Corneal bloodstaining
Corneal bloodstaining primarily occurs in patients with a total hyphema and associated
elevation of intraocular pressure. The following factors may increase the likelihood of
corneal bloodstaining; all of these factors affect endothelial integrity:
* Initial state of the corneal endothelium; decreased viability resulting from trauma or
advanced age (eg, cornea guttata)
* Surgical trauma to the endothelium
* Large amount of formed clot in contact with the endothelium
* Prolonged elevation of intraocular pressure
Corneal bloodstaining may occur with low or normal intraocular pressure; rarely, it may
also occur in less than total hyphemas. However, these latter 2 instances probably can be
anticipated only in eyes with a severely damaged or compromised endothelium. Corneal
bloodstaining is more likely to occur in patients who have a total hyphema that remains
for at least 6 days with concomitant, continuous intraocular pressures of greater than 25
mm Hg.4 Clearing of the corneal bloodstains may require several or many months.

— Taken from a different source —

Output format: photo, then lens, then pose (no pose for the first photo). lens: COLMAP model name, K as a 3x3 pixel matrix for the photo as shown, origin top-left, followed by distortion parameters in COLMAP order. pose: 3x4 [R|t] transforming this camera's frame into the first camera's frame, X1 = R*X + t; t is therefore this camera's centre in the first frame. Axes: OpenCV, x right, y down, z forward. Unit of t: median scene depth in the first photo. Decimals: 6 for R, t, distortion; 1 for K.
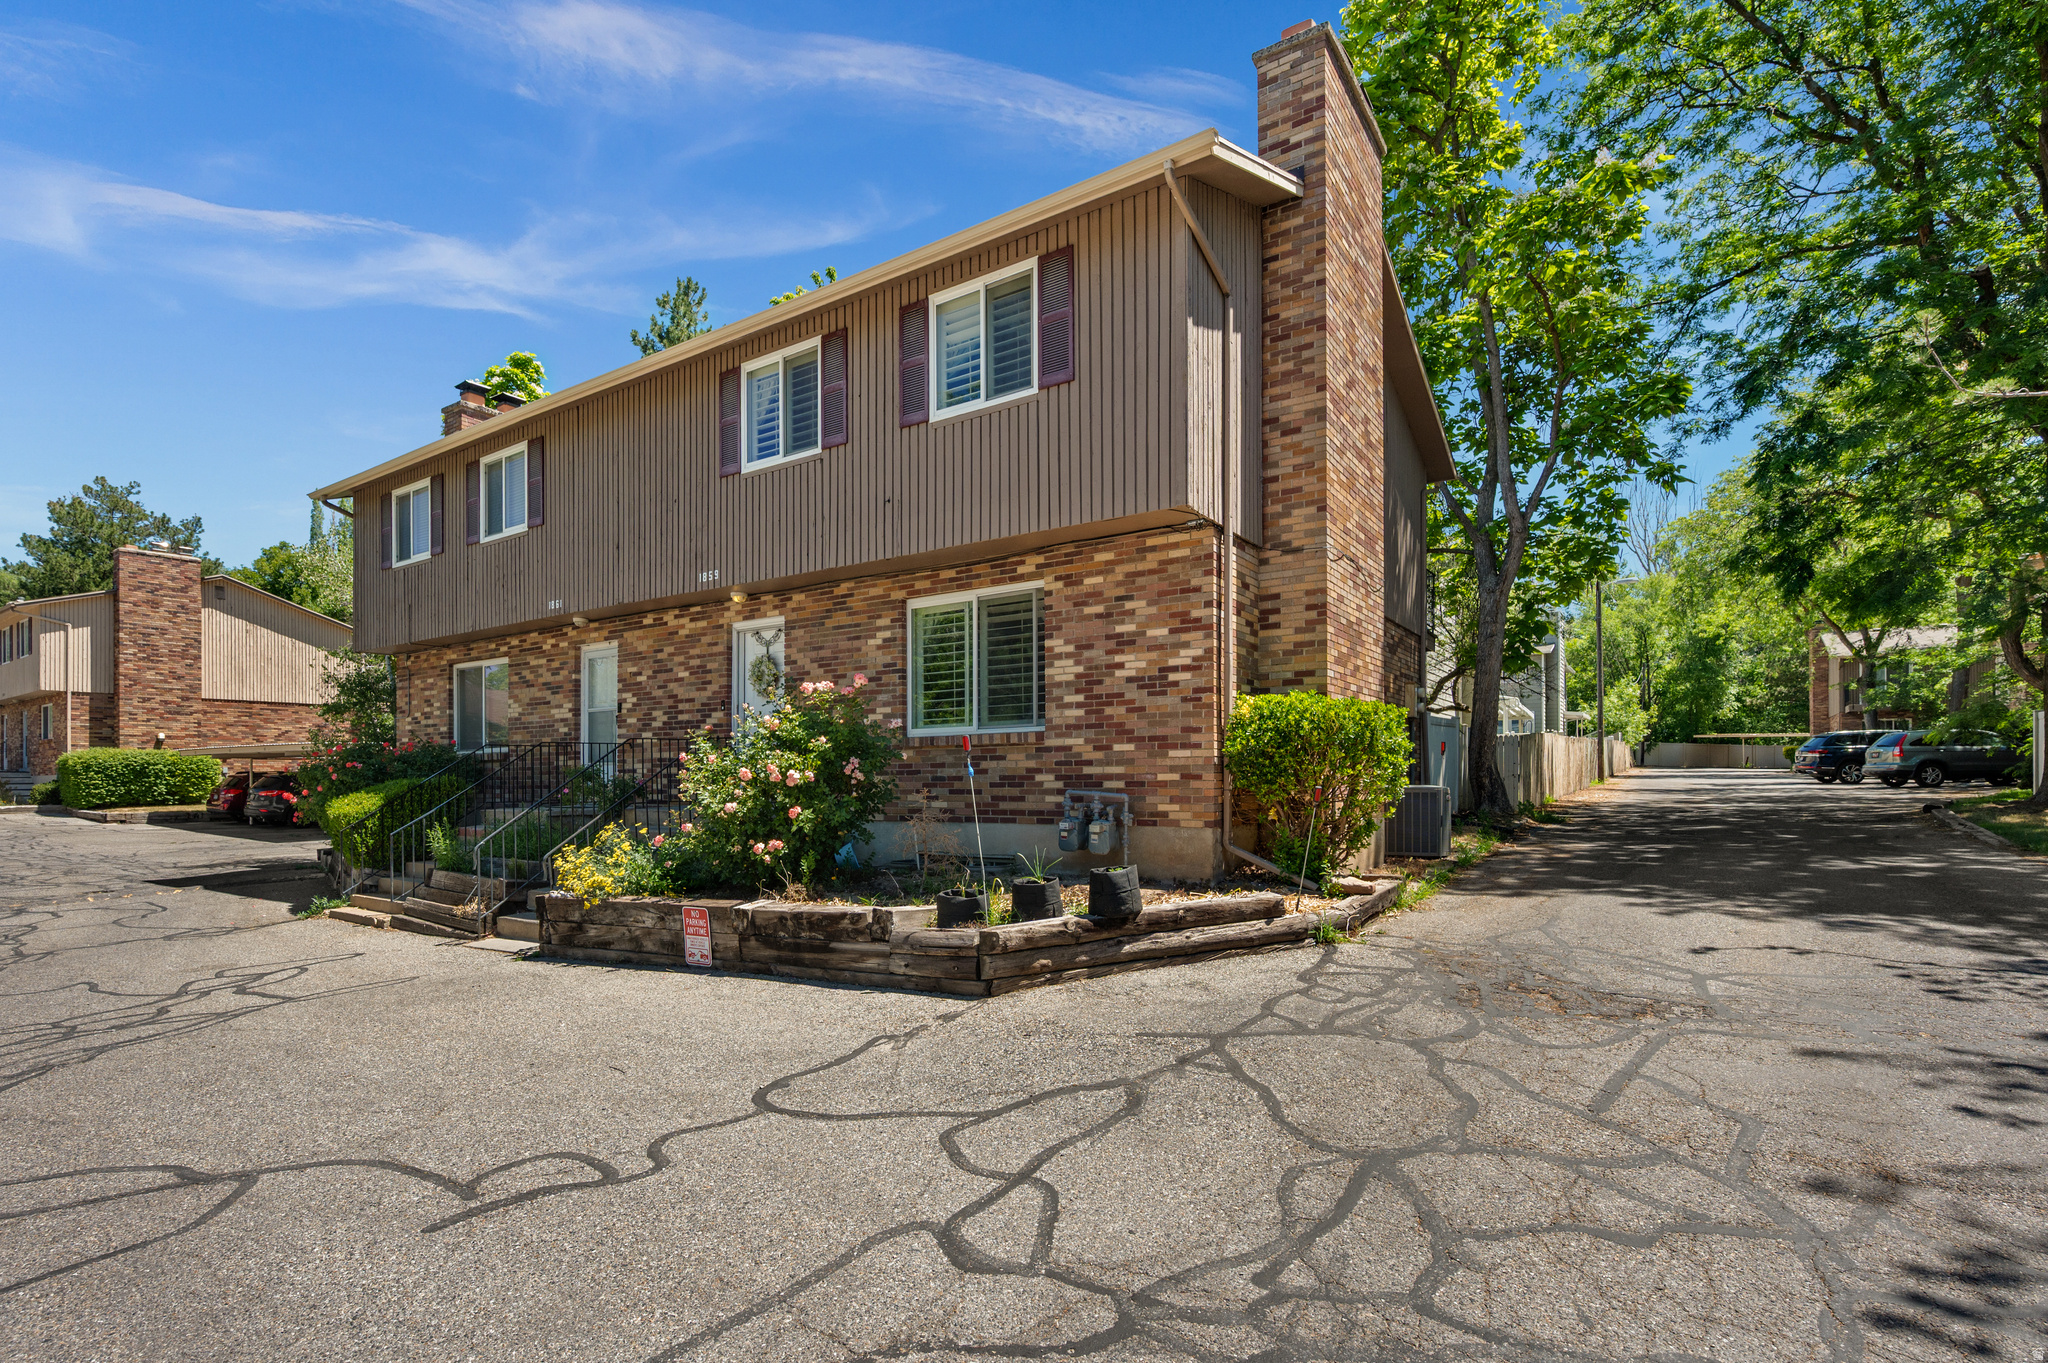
lens RADIAL K [[935.6, 0, 997.9], [0, 935.6, 783.1], [0, 0, 1]] dist [-0.000427, -0.000178]
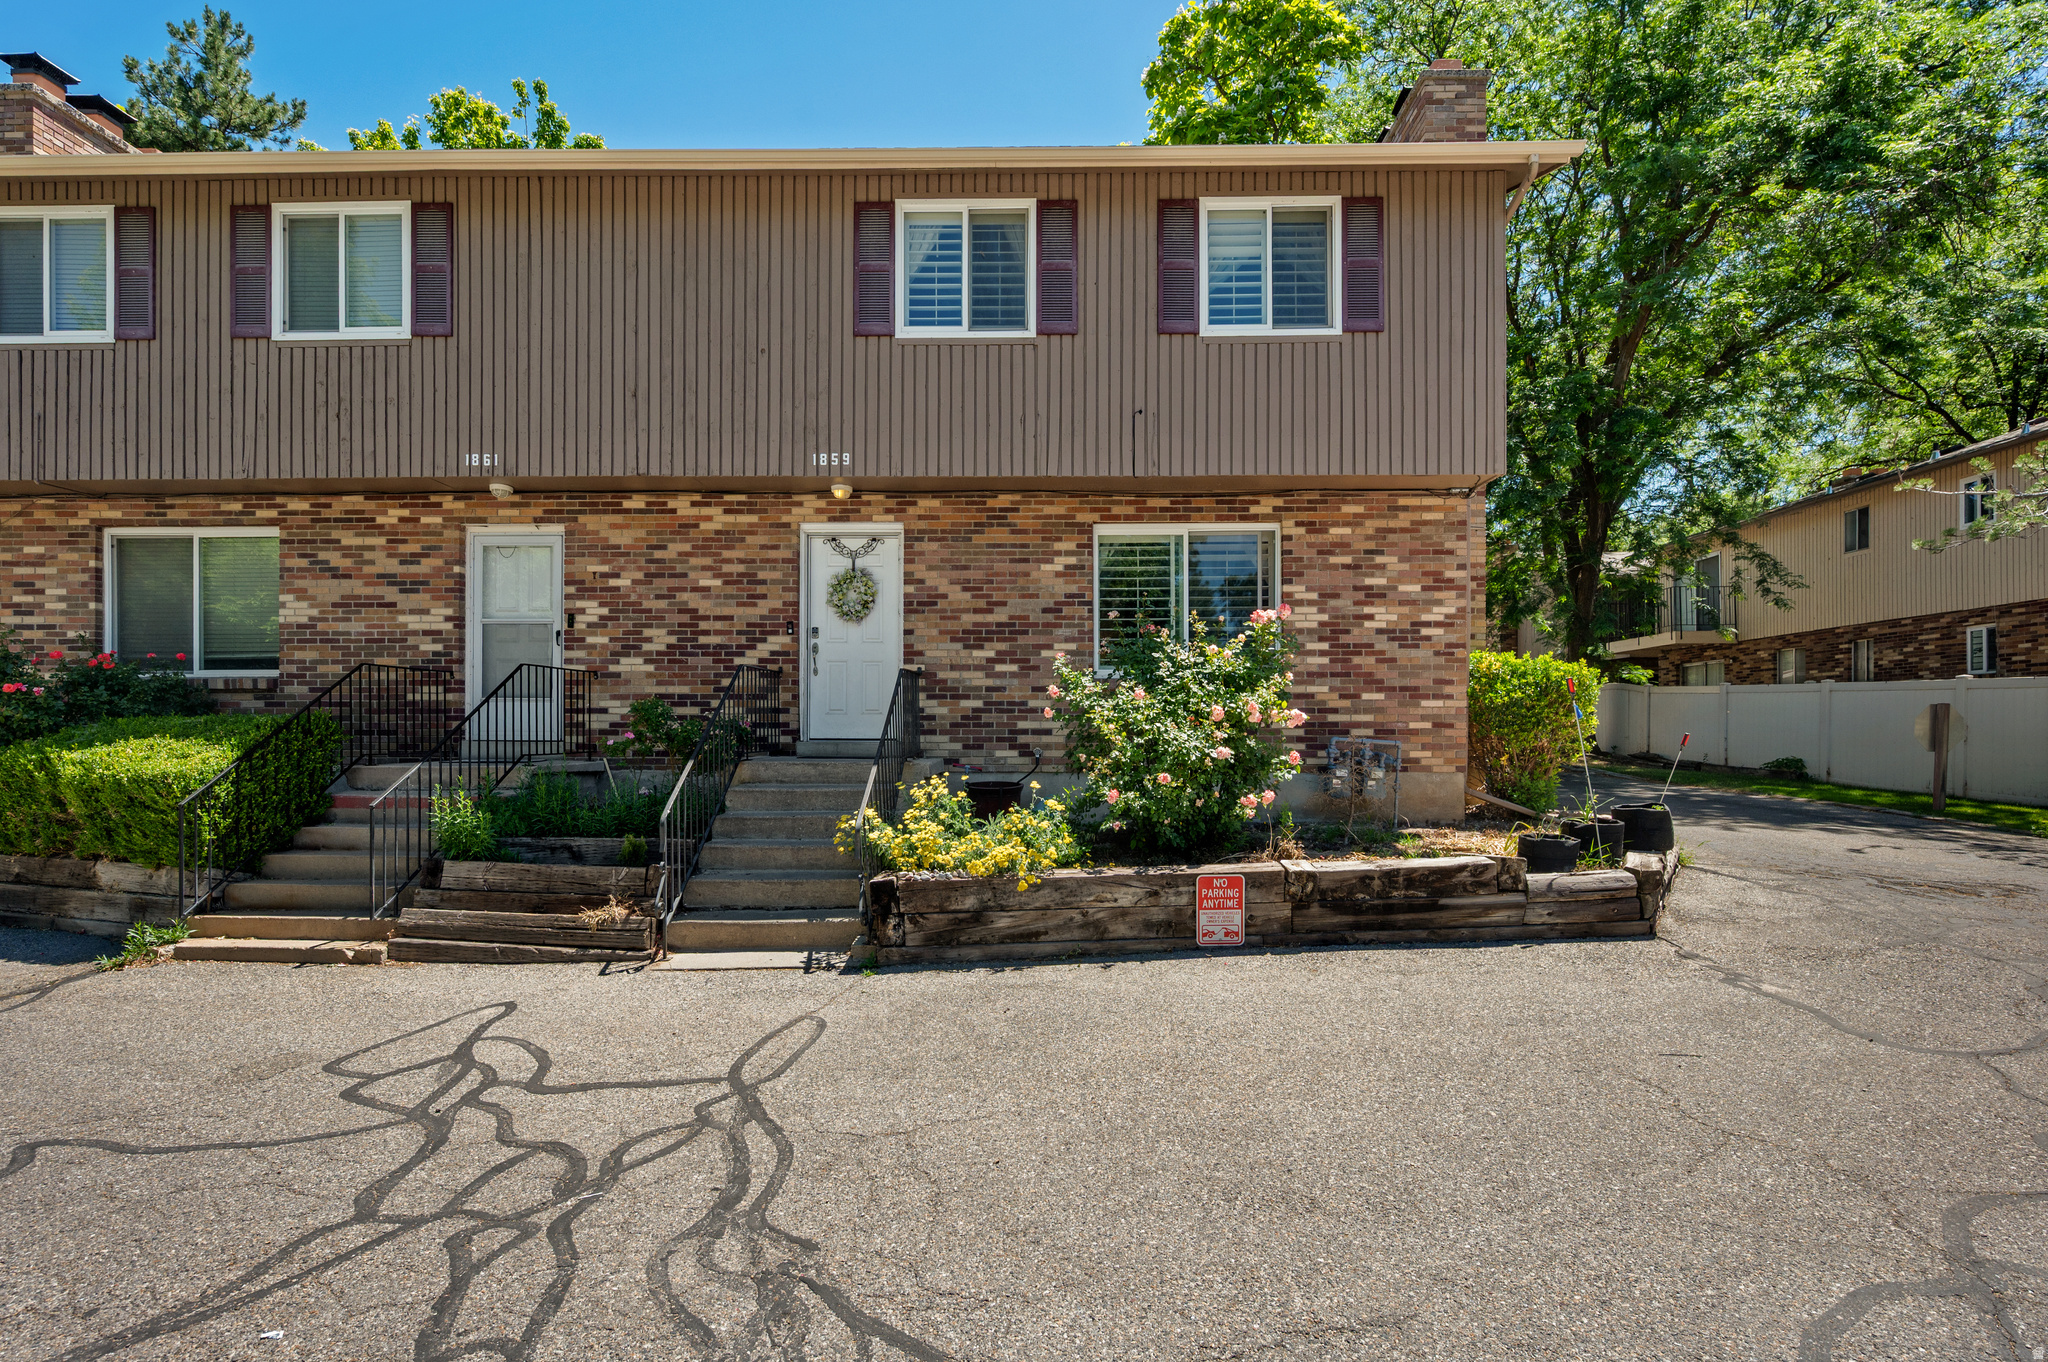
lens RADIAL K [[935.6, 0, 1012.8], [0, 935.6, 746.0], [0, 0, 1]] dist [-0.000427, -0.000178]
pose [[0.845999, 0.002801, 0.533178, -0.724878], [-0.005133, 0.999983, 0.002891, 0.015106], [-0.533160, -0.005182, 0.845998, 0.323996]]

Generally, the corneal bloodstains form centrally and then spread to the periphery of the
corneal endothelium. During resolution, corneal bloodstaining clears peripherally and
then centrally, reversing the sequence of the initial staining process.
Optic atrophy
Optic atrophy may result from either acute, transiently elevated intraocular pressure or
chronically elevated intraocular pressure; each occurrence was studied in a series of
patients with hyphema in an attempt to identify predisposing factors.

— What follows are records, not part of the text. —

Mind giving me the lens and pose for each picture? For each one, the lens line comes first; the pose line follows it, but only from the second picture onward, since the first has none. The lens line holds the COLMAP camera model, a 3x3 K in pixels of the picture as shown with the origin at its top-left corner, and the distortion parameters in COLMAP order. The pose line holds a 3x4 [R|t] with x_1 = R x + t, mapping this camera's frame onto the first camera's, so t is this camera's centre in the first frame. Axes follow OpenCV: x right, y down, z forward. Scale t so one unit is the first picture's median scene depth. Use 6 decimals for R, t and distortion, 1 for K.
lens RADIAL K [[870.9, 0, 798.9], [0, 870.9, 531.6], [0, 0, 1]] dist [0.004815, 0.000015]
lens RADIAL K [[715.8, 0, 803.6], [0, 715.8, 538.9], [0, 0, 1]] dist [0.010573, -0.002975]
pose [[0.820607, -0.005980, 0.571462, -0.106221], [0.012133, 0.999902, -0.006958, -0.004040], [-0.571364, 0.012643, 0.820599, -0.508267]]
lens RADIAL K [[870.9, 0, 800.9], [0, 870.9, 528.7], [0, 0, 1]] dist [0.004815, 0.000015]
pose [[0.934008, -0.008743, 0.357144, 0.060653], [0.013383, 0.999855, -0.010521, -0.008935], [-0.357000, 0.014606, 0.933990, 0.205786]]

Nonglaucomatous optic atrophy in patients with hyphema may be due to either the initial
trauma or the transient periods of markedly elevated intraocular pressure. Diffuse optic
pallor (and not glaucomatous cupping) is the result of transient periods of markedly
elevated intraocular pressure. Pallor occurs with constant pressure of 50 mm Hg or higher
for 5 days or 35 mm Hg or higher for 7 days.

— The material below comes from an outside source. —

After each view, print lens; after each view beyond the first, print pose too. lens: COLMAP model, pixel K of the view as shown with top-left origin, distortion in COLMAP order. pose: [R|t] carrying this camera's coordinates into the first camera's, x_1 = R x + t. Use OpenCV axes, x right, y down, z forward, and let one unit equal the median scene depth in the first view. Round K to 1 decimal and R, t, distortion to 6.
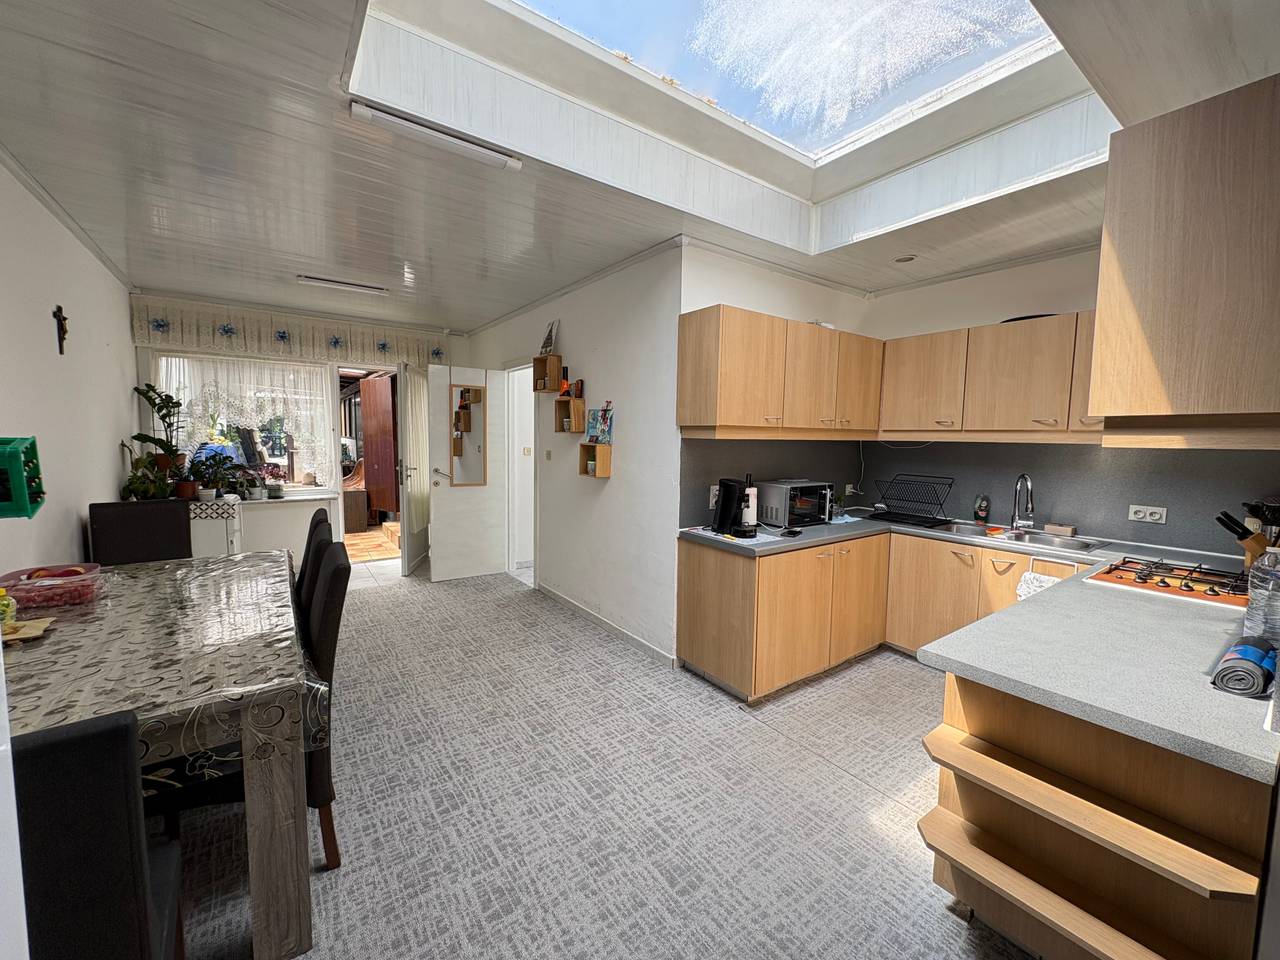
lens RADIAL K [[509.8, 0, 641.2], [0, 509.8, 479.5], [0, 0, 1]] dist [0.001026, 0.000387]
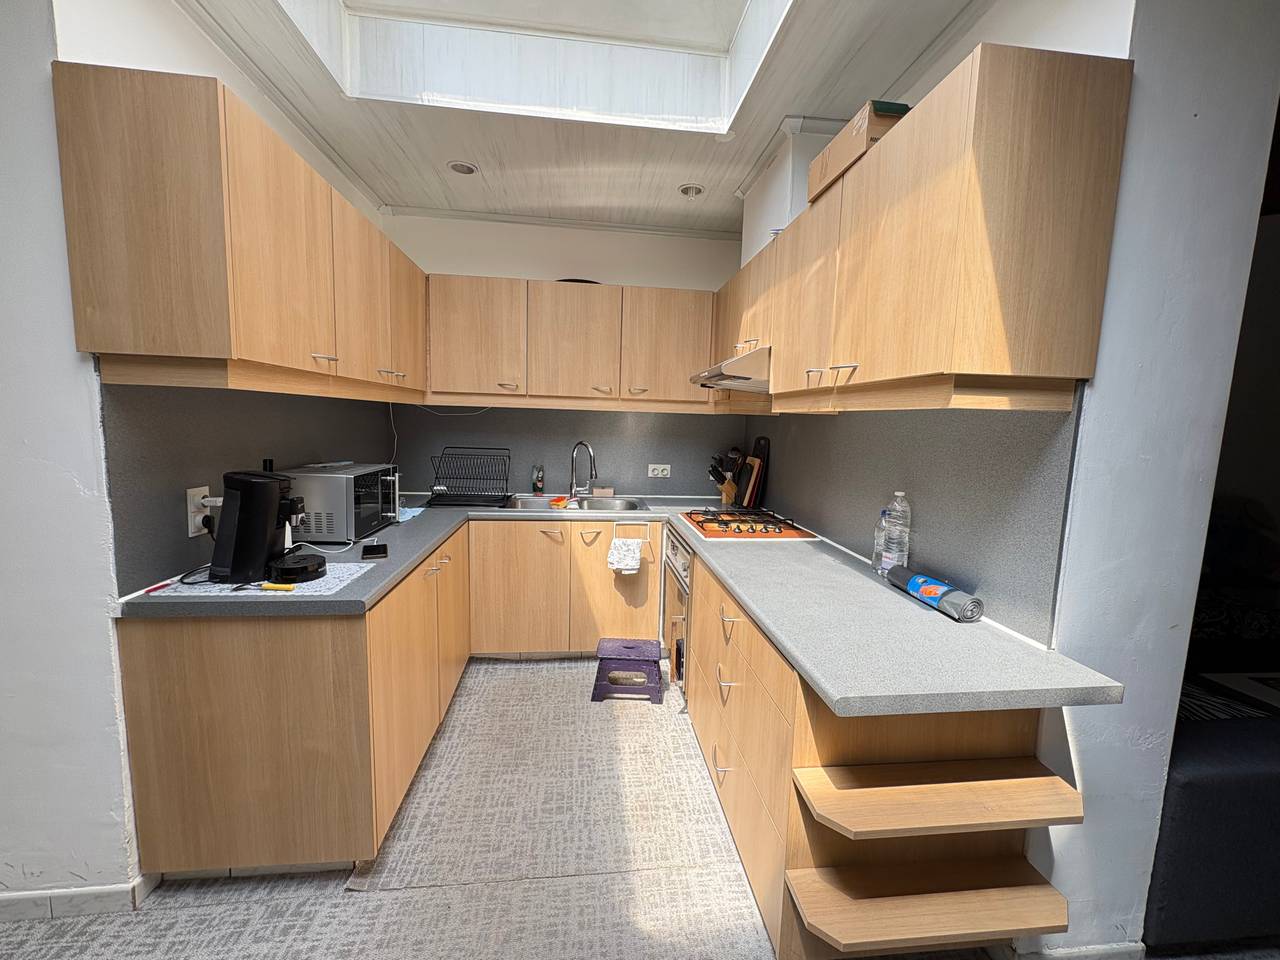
lens RADIAL K [[509.8, 0, 641.2], [0, 509.8, 479.5], [0, 0, 1]] dist [0.001026, 0.000387]
pose [[0.491351, -0.100288, 0.865169, -0.071455], [0.050847, 0.994957, 0.086455, -0.017320], [-0.869476, 0.001512, 0.493972, 0.412294]]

The authors have observed numerous patients with sickle cell trait who developed a
nonglaucomatous optic atrophy with relatively low elevations of intraocular pressure of
35-39 mm Hg for 2-4 days.4 In spite of maximum medical therapy, final visual acuity
was less than 20/400 in all patients. The authors continue to observe optic atrophy in
patients with sickle cell trait who are referred to their institution and who have not had
vigorous control of intraocular pressure and/or delay in paracentesis. Other studies
indicate that patients with sickle cell hemoglobinopathies and anterior chamber hyphemas
have more sickled erythrocytes in their anterior chambers than in their circulating venous
blood.21 The sickled erythrocytes obstruct the trabecular meshwork more effectively
than healthy cells, and a consequent elevation of intraocular pressure occurs with lesser
amounts of hyphema.
Systemic hypotensive agents, such as acetazolamide and methazolamide, may not always
be successful in reducing the intraocular pressure. In fact, they may be contraindicated in
high or repeated dose regimens because of their possible contribution to intravascular
hemoconcentration and increased microvascular sludging, both of which are detrimental
in sickle cell hemoglobinopathy.
The increased intraocular pressure may not be tolerated well in these patients because of
the increased susceptibility to impaired vascular perfusion within the optic nerve and the
retina. Indeed, moderate elevation of intraocular pressure in patients with sickle cell
hemoglobinopathy may produce rapid deterioration of visual function because of
profound reduction of central retinal artery and posterior ciliary artery perfusion. For
African American patients, the prevention of secondary hemorrhage is a critical factor.
Other complications associated with hyphema involve disruption of the posterior
segment. These complications include, but are not limited to, choroidal rupture, macular
scarring, retinal detachment, vitreous hemorrhage, and zonular dialysis. Even a case of
sympathetic ophthalmia following hyphema has been reported.